A former party spy chief, Zuma consolidated his hold over the ANC since becoming leader in 2007 through his control of local branches. His colorful private life and the frequent public scandals surrounding him had drawn the ire of ANC seniors before. His refusal to accept any responsibility for the 215 million rand ($14 million) of public money spent on a makeover for his private rural home drew rebuke from within the ANC.

Decision Unexplained

What kept him safe for so long was his adherence to one rule: don’t mess with the finance ministry or the central bank. That changed on Dec. 9.

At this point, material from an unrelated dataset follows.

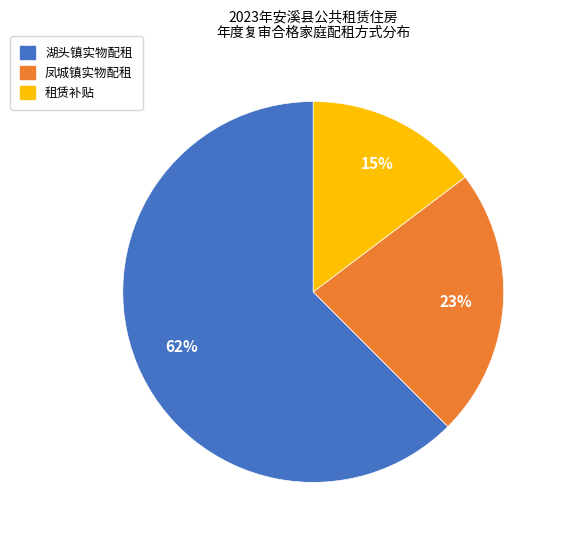

Do 凤城镇实物配租 and 租赁补贴 together represent more than half of the pie?

No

The president’s failure to explain his decision to oust Nene fueled speculation about the reason. Was it related to Nene’s reluctance over the nuclear power plant program, which would cost as much as $100 billion? Or was it because of his decision to prevent the renegotiation of a plane-leasing deal between the national carrier and Airbus Group SE?

The fiasco has fomented internal ANC opposition to Zuma’s presidency. Mike Maile, a long-standing party member from Johannesburg’s Alexandra township who knows the party’s top leaders, took to Facebook and Twitter to vent.

Markets Calmed

“We have no reason for failing to recall the worst president since the dawn of democracy,” Maile said on Facebook. “Zuma is a joke!!!”

While the ANC has decisively won every election since the end of apartheid in 1994, its majority has slipped to 62 percent, and the party could lose control of several cities in local elections next year. Although the ANC still commands widespread loyalty, Zuma has come to represent its failure to turn political freedom into economic equality.

Gordhan’s return has brought about the desired effect of calming markets, to an extent. The rand strengthened as much as 6 percent against dollar, and yields on rand-denominated government bonds due in December 2026 dropped. The banking index rose the most in nine years.

It was an improvement, but not a total reversal.

“The damage has been done to confidence,” Anne Fruhauf, an analyst with Teneo Intelligence, said in a phone interview on Monday. “In the past this would have been unthinkable. The checks and balances should have kicked in way earlier. It’ll be up to Pravin Gordhan to bring us back to zero.“

Spending Constraints

Gordhan did his bit to try to shore up confidence in South Africa at a press conference on Monday.

“We will stay the course of sound fiscal management,” he said. “Our expenditure ceiling is sacrosanct.”

Nine chief executive officers, including Goldman’s Colin Coleman and Investec Ltd.’s Stephen Koseff, said they were grateful that Zuma’s office listened to input from themselves as well as other SouthAfricans, according to an e-mailed statement. When contacted, Barclays Africa’s spokesman Tim Kiy declined to comment.

“It was vital that the South African government send as strong a signal as possible to both citizens and investors,” they said in a statement. “Minister Gordhan brings a wealth of experience and is well known to, and trusted by, the international investment community.”

While the finance ministry is back in safe hands, Zuma’s credibility has taken a knock. The question for him now is whether his attempt to tamper with one of South Africa’s bastions of stability will cost him his own job.